Last month, he unveiled a district roadmap for all to see. The plan for next school year touches on nearly every aspect of the school system — from teacher training to student support services to school budgets and buildings. The plan “will help us change the course of history,” León wrote in a newsletter to families.
Yet the document provides scant details about the dozens of new initiatives it lists — a point made even by people who support the superintendent’s vision.
“The overall premise is a good one,” said John Abeigon, president of the Newark Teachers Union. “We’re still waiting to see more details on how it’s going to be effectuated.”
The plan also does not include student achievement goals for next year, making it hard to judge if his program is a success even by its own lights. Officials said such goals will be included in a 10-year plan to be released in June 2020.
Some Newark residents do not want to wait that long to know if León’s reforms are working or to see improvements.
Kanileah Anderson commended León for inviting parents like her to offer suggestions for his district plan. Yet her daughter still had a permanent substitute for most of the school year, and the high school Anderson applied to for the fall said it does not offer the special-education services her child needs.
“I was able to talk to them,” Anderson said of officials in León’s administration. “But I still don’t think anything changed.”
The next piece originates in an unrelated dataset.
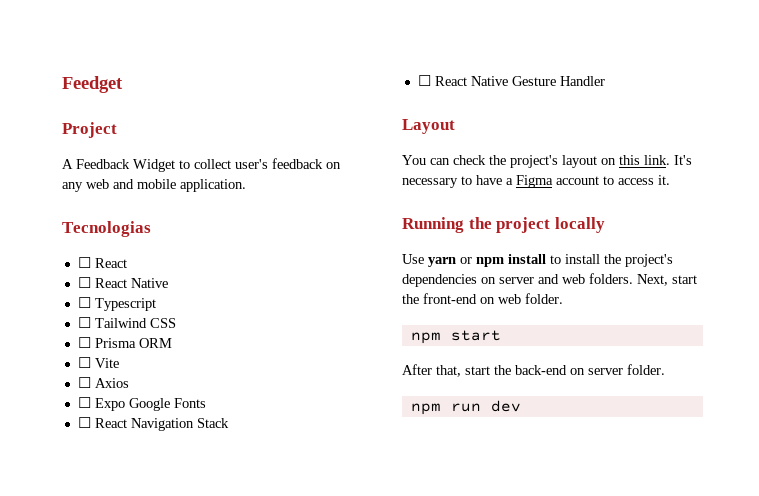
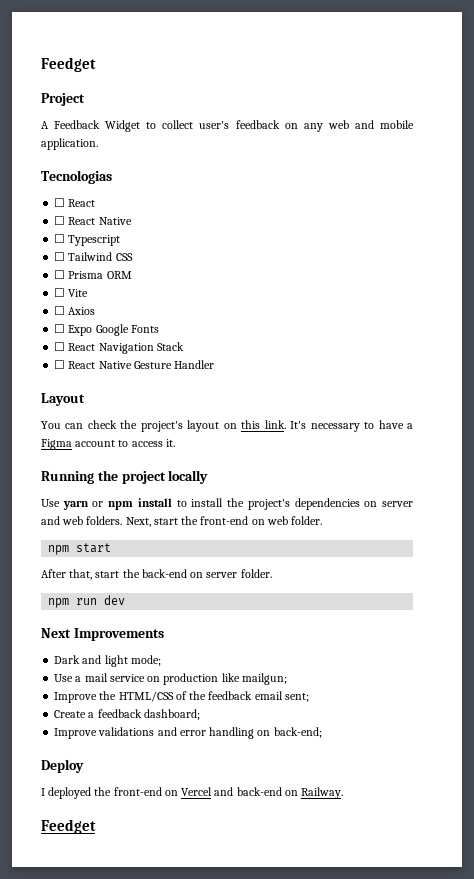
(521, 406) none -> [41,628,164,641] [54,655,161,667] [54,673,287,685] [54,691,309,703] [54,709,200,720] [54,727,322,739] [41,759,84,773] [41,787,344,799] [41,819,96,834] // Next Improvements // Dark and light mode; // Use a mail service on production like mailgun; // Improve the HTML/CSS of the feedback email sent; // Create a feedback dashboard; // Improve validations and error handling on back-end; // Deploy // I deployed the front-end on Vercel and back-end on Railway. // Feedget

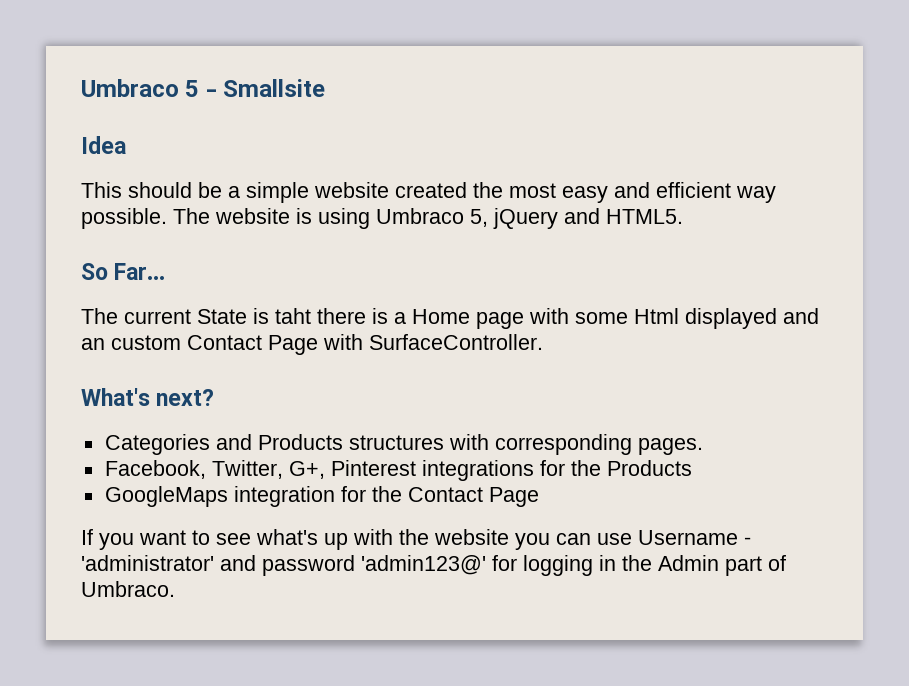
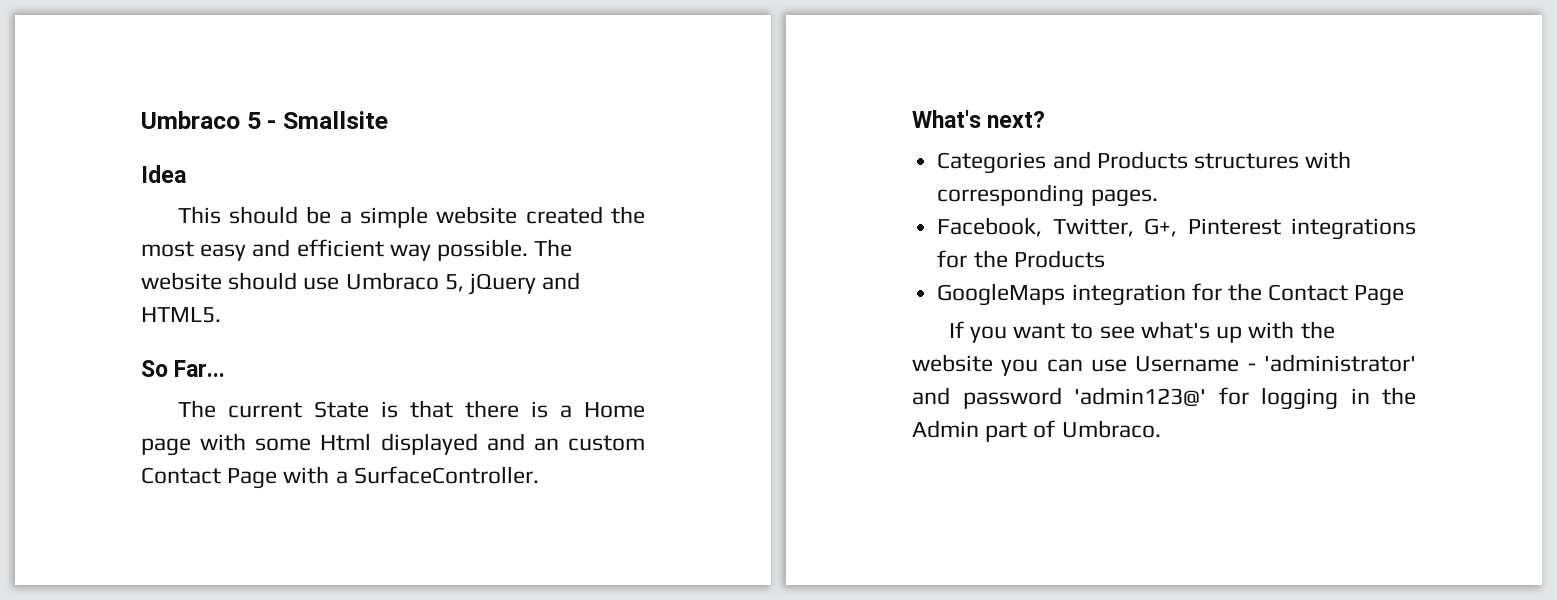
[296,208,370,229] is using -> [228,272,340,290] should use
[275,308,311,324] taht -> [409,400,453,418] that
(363, 342) none -> [335,471,348,484] a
León also has other pressing matters to attend to. He must reach a deal with the teachers union to replace the contract that expired last month. And he must find funds to upgrade the district’s aging infrastructure. Last week, the Newark NAACP sent León a letter requesting that school buildings in disrepair receive any urgent upgrades — including to air conditioners, lights, and bathrooms — before classes resume in September.
At a meeting in Trenton last month where León presented his plan, members of the state board of education praised León’s vision and his efforts to improve student attendance, which appear to be bearing fruit. But they also pressed him for details about his plan, called Clarity 2020. “There’s no good way to say this,” one board member said, “I’m confused on Clarity.”
Another member, Ronald Butcher, said he was “very, very encouraged” by León’s presentation, which included a graph of Newark students’ test scores. But he left León with a challenge.
“Come back to us next year,” Butcher said, “and demonstrate that what you did made a difference in that graph.”